Make Ahead and Storage
These Buffalo chicken meatballs are perfect for meal prep. You can form and stuff the meatballs up to 24 hours ahead and keep them refrigerated until ready to bake. For longer storage, freeze the unbaked meatballs on a baking sheet until solid, then transfer to a freezerproof container where they'll keep for up to 3 months. Thaw overnight in the refrigerator before baking. Leftover cooked meatballs will stay good in the refrigerator for 34 days in an airtight container.
Serving Suggestions
The versatility of these Buffalo chicken meatballs makes them ideal for various occasions. Serve them with toothpicks as an appetizer alongside celery sticks, carrot sticks, and extra blue cheese dressing for dipping. For a main dish, place them over rice or mashed potatoes to soak up the delicious sauce. They also make excellent sliders when placed on small buns with a little ranch drizzle and lettuce. For a lower carb option, serve them over a crisp salad or alongside roasted vegetables.
Customization Options
While blue cheese provides the classic Buffalo wing experience, you can customize these meatballs to suit different preferences. For those who dislike blue cheese, substitute mozzarella or cheddar chunks for the stuffing. The ranch seasoning can be replaced with Italian seasoning for a different flavor profile. You can also adjust the heat level by using mild, medium, or hot Buffalo sauce according to your taste. For extra spice, add a teaspoon of cayenne pepper to the meat mixture before forming the meatballs.

These Buffalo chicken meatballs pack all the flavor of traditional wings without the mess – perfect for any occasion!
Frequently Asked Questions
- → Can I make these Buffalo Chicken Meatballs ahead of time?
Yes! You can prepare and bake the meatballs up to 2 days ahead. Store them in the refrigerator, then reheat and toss with the buffalo sauce before serving. You can also freeze the baked meatballs for up to 3 months.
- → What can I substitute for blue cheese if I don't like it?
If blue cheese isn't your preference, you can substitute mozzarella, cheddar, or cream cheese for the filling. The meatballs will still be delicious with a different cheese center.
- → What sides pair well with Buffalo Chicken Meatballs?
These meatballs pair perfectly with celery and carrot sticks, ranch or blue cheese dipping sauce, a simple green salad, or even over rice. They also make excellent sliders when placed in small buns.
- → Can I use ground turkey instead of chicken?
Absolutely!
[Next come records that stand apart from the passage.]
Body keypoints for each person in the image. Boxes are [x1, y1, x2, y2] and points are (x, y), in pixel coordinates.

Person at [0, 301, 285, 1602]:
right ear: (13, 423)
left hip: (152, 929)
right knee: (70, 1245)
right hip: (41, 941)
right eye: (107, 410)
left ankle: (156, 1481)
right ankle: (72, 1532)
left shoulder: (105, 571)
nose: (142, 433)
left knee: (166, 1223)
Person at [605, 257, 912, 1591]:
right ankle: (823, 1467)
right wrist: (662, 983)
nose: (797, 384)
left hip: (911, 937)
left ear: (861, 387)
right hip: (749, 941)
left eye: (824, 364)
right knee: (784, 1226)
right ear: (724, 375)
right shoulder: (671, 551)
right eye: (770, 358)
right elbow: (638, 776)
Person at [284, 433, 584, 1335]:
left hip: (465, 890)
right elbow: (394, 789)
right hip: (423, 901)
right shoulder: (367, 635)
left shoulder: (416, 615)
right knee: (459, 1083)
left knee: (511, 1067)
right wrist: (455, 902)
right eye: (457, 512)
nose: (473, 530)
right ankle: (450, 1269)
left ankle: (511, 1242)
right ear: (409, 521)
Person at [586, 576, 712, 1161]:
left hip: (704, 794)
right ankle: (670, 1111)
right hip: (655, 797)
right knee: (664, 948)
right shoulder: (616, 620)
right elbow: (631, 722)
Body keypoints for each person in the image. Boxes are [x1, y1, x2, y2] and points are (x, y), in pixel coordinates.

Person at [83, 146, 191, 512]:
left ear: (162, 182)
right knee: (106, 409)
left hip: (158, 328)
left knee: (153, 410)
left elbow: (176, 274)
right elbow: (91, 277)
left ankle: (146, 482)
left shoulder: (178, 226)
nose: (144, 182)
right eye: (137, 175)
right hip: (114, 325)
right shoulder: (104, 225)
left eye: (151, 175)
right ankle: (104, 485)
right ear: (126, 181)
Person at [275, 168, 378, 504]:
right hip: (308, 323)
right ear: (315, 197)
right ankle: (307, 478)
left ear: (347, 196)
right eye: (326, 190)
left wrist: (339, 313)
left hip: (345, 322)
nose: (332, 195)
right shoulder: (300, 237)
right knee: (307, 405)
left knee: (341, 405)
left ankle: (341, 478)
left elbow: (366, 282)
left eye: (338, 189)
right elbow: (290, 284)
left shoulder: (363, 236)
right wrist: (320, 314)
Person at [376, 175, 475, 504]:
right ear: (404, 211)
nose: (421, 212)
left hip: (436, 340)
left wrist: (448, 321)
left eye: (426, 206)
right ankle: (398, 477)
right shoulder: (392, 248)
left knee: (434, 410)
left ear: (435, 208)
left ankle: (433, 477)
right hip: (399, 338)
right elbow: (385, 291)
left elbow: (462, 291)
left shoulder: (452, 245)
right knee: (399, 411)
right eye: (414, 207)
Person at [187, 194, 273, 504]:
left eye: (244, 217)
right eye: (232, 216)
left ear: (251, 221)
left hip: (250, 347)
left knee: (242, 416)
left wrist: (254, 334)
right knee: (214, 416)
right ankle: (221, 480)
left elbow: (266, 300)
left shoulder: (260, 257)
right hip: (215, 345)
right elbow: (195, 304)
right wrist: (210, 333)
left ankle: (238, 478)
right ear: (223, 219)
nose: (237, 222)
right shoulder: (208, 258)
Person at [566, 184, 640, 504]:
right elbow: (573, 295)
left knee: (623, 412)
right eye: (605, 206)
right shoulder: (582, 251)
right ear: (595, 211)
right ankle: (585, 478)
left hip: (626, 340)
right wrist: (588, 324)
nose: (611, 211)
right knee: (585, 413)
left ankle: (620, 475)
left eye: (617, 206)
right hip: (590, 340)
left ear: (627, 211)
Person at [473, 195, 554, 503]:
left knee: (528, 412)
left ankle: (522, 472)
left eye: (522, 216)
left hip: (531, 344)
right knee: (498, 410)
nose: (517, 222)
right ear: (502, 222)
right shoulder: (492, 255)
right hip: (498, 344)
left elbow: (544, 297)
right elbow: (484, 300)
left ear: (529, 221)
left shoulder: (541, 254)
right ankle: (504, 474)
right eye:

Ground turkey works as a 1:1 substitute for the ground chicken in this recipe. You could also use a mixture of ground chicken and turkey if desired.
- → How spicy are these meatballs?
The spice level depends largely on your buffalo sauce. For milder meatballs, choose a mild buffalo sauce or mix the buffalo sauce with some ranch dressing. For extra heat, select a spicier buffalo sauce or add hot sauce to taste.
- → Can I make these without a slow cooker?
Yes! After baking, you can toss the meatballs with the melted butter and buffalo sauce in a saucepan over low heat until warmed through, or even in a bowl if serving immediately.